Um zu vermeiden, "blind" zum eigentlichen Zielgebiet, etwa 3 km südöstlich, fliegen zu müssen entschied sich die Besatzung die Atombombe über den Vorstädten Matsuyamamachi und Urakami abzuwerfen.
Ebenfalls anders, als in Hiroshima, gibe es in Nagasaki kein markantes Bauwerk, wie den A-Dome. Deshalb entschied man sich in Nagasaki ein Mahnmal an der Stelle des Hypozentrums der Explosion zu errichten und den umgebenden Bereich in den Hypocenter Park zu gestalten.
Kleiner und weniger prominent als der Peace Park hat der Hypocenter Park für mich persönlich die stärkere emotionale Wirkung.
Zum einen steht in der Mitte des Parks ein schwarzer Steinturm der jene Stelle markiert über der in 500 Meter höhe sich die Explosion ereignete.
Zum anderen steht dort die Statue aus dem Titelbild "Peace Mother and Child Statue", die häufig als eine der bewegendsten Statuen beschrieben wird.
Vom Hypocenter Park gelangt man über eine lange Treppe oder eine ebenso lange Rolltreppe zum Peace Park Nagasaki.
Neben den drei Kernstücken des Parks findet man dort eine große Anzahl an Statuen, die von anderen Ländern (darunter auch ein paar die in dieser Form nicht mehr existieren) entworfen und gestiftet wurden um deren Verbundenheit mit Nagasaki auszudrücken.
Das erste Kernstück des Parks und das erste was man am oberen Ende der Treppe und Rolltreppe sieht, ist der Fountain of Peace, ein großer Springbrunnen, dessen Fontänen in der Form der Flügel einer Friedenstaube angeordnet sind.
Weiter im Park findet man die Friedensglocke, die an jedem neunten des Monats um 11.02. Am neuten August jeden Jahres findet eine Gedenkzeremonie statt in deren Rahmen um 11.02 die Friedensglocke und und Kirchen- sowie Tempelglocken in der Stadt mit einem Schlag geleutet werden. Danach gibt es im Abstand von 10 Minuten in drei Gruppen die Möglichkeit für Überlebende (Hibakusha), Kinder und internationale Gäste die Glocke zu leuten.
Das dritte Kernstück des Parks ist die Friedensstatue.
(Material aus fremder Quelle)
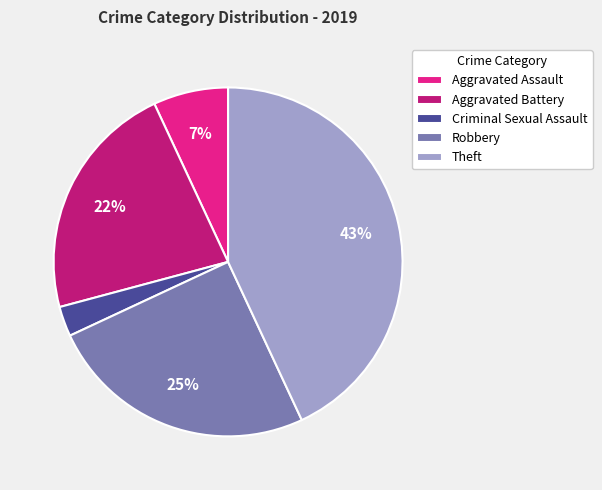

Which has a higher value, Criminal Sexual Assault or Aggravated Battery?

Aggravated Battery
Zehn Meter hoch und aus Bronze gefertigt steckt in dieser Darstellung sehr viel Symbolik.
Der rechte Arm zeigt nach oben um vor der Bedrohung durch Atomwaffen zu warnen. Der Linke Arm ist horizontal ausgestreckt um Ruhe und Frieden auszudrücken.
Ein Bein ist angezogen in einer Meditationshaltung, das andere steht am Boden, in der Bereitschaft für Frieden und eine bessere Zukunft aktiv zu werden.
Das Gesicht ist ruhig und die Augen sind zur Meditation oder zu einem Gebet geschlossen.
Ein paar Gehminuten vom Peace Park entfernt findet man schließlich das Nagasaki Atomic Bomb Museum.
Wie auch in Hiroshima wird hier versucht, den Horror des Atombombenabwurfs und der Folgen zu veranschaulichen. Das Ergebnis ist ebenso emotional verheerend wie der Besuch im Peace Memorial Museum Hiroshima. Daher auch hier wieder, keine Fotos.